Drumming even works underwater. Many fish have a special swim bladder, a gas-filled sac that helps them maintain their buoyancy at different depths. Some fish have muscles that can vibrate these bladders to produce drumming noises. (See story below.)
Sometimes making the right sound can be a matter of life and death. With some spiders, including the black widow, the male is much smaller than the female. When the male wants to approach a female to mate, he climbs onto her web and then steps carefully to vibrate the web in a certain pattern. This vibration tells the female, "I'm not dinner, I'm one of your kind."
The female may accept him as a mate, or she might just eat him anyway. (That's why she's called a widow.)
Anyone who has used a dog whistle knows that dogs can hear sounds pitched so high that humans can't hear them. Other animals, such as cats, bats, moles, hedgehogs, and dolphins, can also hear high-pitched sounds, or ultrasounds.
Elephants, on the other hand, can hear sounds too low for humans to detect. These low rumblings, or infrasounds, can be heard across long distances. They help elephants keep track of one another when they're too far away to see or smell each other.
Animals use touch to communicate in many ways. Biting, kicking, and hitting send obvious messages, but touch can also be used in friendly ways. Chimpanzees will touch hands to greet each other. Many primates groom each other as a way to show friendship, removing bits of dirt or insects from each other's fur. Elephants may touch trunks in greeting.
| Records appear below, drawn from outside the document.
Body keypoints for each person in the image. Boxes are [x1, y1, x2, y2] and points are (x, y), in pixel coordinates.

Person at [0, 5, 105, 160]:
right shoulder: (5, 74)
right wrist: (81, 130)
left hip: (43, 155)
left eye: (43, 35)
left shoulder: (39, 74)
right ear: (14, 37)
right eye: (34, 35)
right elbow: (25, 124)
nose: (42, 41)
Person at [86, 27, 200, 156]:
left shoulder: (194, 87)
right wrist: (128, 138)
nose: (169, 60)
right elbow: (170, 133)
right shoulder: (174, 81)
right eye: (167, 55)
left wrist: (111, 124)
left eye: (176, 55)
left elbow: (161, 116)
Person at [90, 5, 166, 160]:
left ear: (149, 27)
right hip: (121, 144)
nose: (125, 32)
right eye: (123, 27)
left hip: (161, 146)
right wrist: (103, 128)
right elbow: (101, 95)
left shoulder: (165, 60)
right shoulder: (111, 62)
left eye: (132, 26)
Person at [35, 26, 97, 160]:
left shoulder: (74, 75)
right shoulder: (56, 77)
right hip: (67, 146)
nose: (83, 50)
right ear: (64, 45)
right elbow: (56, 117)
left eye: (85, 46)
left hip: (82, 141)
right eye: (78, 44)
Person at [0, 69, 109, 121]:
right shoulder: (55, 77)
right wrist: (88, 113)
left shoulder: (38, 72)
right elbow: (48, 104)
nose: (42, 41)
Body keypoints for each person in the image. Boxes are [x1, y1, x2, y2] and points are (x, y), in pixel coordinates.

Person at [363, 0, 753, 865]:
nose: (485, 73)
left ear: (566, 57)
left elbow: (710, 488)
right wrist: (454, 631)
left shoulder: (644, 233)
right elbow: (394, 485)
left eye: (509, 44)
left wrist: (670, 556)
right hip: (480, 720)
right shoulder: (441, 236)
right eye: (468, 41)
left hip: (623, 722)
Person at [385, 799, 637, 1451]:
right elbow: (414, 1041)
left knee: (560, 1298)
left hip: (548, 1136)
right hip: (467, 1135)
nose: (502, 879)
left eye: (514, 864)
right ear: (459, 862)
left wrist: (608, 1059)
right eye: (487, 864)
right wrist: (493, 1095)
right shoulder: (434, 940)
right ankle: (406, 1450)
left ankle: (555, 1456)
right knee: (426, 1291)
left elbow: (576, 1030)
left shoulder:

Elephants also use their trunks for signals. A baby elephant will raise its trunk in the air when it wants attention from its mother. Body language is important to other creatures, too. When a gorilla is startled, it may stand still and shake its head back and forth. This means it does not intend to harm you. A chimpanzee will wear a special "play face" when it wants to let you know it's friendly.
Dancing is another way to "talk." When a bee wants to tell other bees where to find a good stash of nectar, it performs a special dance, waggling its body and moving in ways that tell the other bees which direction to go and how far to fly. Many birds, including the Japanese crane, also dance to communicate. But they're mostly trying to impress each other to win a mate.
Some creatures even put their message in lights. Each type of firefly has its own flashing code. This helps males and females find mates of the same species. The lights not only tell what kind of firefly it is, they also guide the insects to each other. Color can also be important, too. The cuttlefish turns different colors to show how it feels. When it's ready to fight, it turns a dark color. Its colors change quickly when it is agitated.
Some animals have been taught to use human sign language to communicate with humans and even with each other. You may have heard of Koko, the gorilla who learned to form simple sentences with sign language. Other primates have also been taught to use such signals. And in another experiment in Thailand in 1994, elephants were taught to "sign" with their trunks and to use them to point to objects as they "talked."